Proof. Suppose that $\kappa$ is $\theta$-supercompact, where $\theta$ is a singular strong limit cardinal. Let $j:V\to M$ be a witnessing embedding, for which $\kappa$ is not $\theta$-supercompact in $M$ (use a Mitchell-minimal measure). Since $\theta$ is singular, this means by the observation after the definition above that $\kappa$ is not uniformly ${\lt}\theta$-supercompact in $M$. But meanwhile, $\kappa$ does have a coherent system of normal fine ultrafilters in $M$, since the measures defined by $X\in\mu_\lambda\iff j\image\lambda\in j(X)$ form a coherent system just as in the theorem, and the sequence $\langle\mu_\lambda\mid\lambda<\theta\rangle$ is in $M$ by $\theta$-closure. QED
The point is that in the singular case, the argument shows only that the direct limit is ${\lt}\text{cof}(\theta)$-closed, which is not the same as ${\lt}\theta$-closed when $\theta$ is singular.
The example of singular $\theta$ also shows that $\kappa$ can be ${\lt}\theta$-supercompact without being uniformly ${\lt}\theta$-supercompact, since the latter would imply full $\theta$-supercompactness, when $\theta$ is singular, but the former does not. The same kind of reasoning separates uniform from non-uniform ${\lt}\theta$-supercompactness, even when $\theta$ is regular.
Theorem. If $\kappa$ is uniformly ${\lt}\theta$-supercompact for an inaccessible cardinal $\theta$, then there is a transitive inner model in which $\kappa$ is ${\lt}\theta$-supercompact, but not uniformly ${\lt}\theta$-supercompact.
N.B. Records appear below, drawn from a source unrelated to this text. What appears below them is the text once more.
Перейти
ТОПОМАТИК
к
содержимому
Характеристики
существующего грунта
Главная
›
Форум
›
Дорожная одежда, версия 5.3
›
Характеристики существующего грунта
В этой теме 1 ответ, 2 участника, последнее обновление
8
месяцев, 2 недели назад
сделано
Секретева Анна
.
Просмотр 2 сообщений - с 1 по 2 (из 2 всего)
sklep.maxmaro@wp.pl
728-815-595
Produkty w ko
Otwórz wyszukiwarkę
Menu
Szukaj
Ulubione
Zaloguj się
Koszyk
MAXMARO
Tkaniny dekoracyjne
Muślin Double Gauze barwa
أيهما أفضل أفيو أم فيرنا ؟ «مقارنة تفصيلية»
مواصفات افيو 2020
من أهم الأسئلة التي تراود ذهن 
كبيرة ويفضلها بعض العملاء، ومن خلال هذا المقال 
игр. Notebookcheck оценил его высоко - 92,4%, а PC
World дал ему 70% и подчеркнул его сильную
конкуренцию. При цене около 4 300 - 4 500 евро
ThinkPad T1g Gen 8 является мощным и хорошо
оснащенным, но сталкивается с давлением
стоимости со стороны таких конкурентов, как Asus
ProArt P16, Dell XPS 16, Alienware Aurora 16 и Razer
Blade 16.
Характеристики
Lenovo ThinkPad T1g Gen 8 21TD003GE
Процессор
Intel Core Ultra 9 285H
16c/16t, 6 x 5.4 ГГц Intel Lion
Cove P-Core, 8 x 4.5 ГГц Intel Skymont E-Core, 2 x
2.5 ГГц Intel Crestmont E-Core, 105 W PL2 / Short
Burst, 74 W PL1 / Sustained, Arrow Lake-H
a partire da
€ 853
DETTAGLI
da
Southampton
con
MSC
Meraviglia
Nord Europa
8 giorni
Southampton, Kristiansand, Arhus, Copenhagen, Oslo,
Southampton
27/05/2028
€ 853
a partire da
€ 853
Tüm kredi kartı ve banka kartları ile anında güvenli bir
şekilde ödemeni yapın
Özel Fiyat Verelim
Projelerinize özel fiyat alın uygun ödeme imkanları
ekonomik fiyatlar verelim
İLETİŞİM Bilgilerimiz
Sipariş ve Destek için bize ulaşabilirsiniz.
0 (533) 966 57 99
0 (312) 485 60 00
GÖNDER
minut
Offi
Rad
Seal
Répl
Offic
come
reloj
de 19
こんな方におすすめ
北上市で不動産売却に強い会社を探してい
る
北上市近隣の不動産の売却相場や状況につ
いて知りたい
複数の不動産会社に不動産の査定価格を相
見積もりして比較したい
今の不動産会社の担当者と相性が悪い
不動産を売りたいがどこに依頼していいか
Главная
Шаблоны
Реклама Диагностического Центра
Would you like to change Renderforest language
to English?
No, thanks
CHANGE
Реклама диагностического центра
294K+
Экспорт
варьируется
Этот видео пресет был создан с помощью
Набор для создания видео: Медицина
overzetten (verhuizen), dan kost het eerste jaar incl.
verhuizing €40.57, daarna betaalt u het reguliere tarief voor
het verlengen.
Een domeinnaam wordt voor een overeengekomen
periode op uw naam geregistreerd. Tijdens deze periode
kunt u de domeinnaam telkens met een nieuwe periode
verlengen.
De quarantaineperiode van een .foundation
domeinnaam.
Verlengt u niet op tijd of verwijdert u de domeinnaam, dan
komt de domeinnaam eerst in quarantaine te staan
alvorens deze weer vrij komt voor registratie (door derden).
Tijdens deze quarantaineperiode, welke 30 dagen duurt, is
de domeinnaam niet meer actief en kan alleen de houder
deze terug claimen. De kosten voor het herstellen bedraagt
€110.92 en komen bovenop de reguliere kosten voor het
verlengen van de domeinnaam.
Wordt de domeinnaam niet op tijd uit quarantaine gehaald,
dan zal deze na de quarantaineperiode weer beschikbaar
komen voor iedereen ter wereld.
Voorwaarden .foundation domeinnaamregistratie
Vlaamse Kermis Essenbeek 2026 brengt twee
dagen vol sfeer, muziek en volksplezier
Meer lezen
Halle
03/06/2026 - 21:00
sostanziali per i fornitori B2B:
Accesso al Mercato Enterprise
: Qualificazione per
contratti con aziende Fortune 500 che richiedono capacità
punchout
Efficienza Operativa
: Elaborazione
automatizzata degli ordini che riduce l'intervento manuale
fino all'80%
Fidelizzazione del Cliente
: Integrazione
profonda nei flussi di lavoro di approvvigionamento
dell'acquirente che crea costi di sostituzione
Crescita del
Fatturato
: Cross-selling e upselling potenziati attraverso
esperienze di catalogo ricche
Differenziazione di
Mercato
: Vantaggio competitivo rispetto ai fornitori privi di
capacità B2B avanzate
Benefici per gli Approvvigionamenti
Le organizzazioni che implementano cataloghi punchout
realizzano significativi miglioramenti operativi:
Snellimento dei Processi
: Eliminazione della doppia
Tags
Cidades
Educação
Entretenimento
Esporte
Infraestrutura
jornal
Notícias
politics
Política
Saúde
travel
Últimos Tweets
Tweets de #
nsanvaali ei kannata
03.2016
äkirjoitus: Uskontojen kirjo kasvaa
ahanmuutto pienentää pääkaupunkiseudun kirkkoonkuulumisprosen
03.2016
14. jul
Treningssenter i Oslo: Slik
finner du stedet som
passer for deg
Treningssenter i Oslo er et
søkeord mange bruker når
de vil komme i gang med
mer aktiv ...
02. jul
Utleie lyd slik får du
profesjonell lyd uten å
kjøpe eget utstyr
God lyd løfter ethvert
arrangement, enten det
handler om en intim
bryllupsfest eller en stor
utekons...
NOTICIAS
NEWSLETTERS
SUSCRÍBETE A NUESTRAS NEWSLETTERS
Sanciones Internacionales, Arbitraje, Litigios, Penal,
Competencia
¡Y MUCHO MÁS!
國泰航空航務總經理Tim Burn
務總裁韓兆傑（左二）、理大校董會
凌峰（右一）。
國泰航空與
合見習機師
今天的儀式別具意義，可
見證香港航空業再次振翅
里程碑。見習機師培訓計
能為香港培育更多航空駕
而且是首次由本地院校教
Proof. Suppose that $\kappa$ is uniformly ${\lt}\theta$-supercompact, witnessed by embedding $j:V\to M$, with $M^{\lt\theta}\subset M$, and furthermore assume that $j(\kappa)$ is as small as possible among all such embeddings. It follows that there can be no coherent $\theta$-system of normal fine measures for $\kappa$ inside $M$, for if there were, the direct limit of the associated embedding would send $\kappa$ below $j(\kappa)$, which from the perspective of $M$ is a measurable cardinal far above $\kappa$ and $\theta$. But meanwhile, $\kappa$ is $\beta$-supercompact in $M$ for every $\beta<\theta$. Thus, $\kappa$ is ${\lt}\theta$-supercompact in $M$, but not uniformly ${\lt}\theta$-supercompact, and so the notions do not coincide. QED
Meanwhile, if $\theta$ is weakly compact, then the two notions do coincide. That is, if $\kappa$ is ${\lt}\theta$-supercompact (not necessarily uniformly), and $\theta$ is weakly compact, then in fact $\kappa$ is uniformly ${\lt}\theta$-supercompact, since one may consider a model $M$ of size $\theta$ with $\theta\in M$ and $V_\theta\subset M$, and apply a weak compactness embedding $j:M\to N$. The point is that in $N$, we get that $\kappa$ is actually $\theta$-supercompact in $N$, which provides a uniform sequence of measures below $\theta$.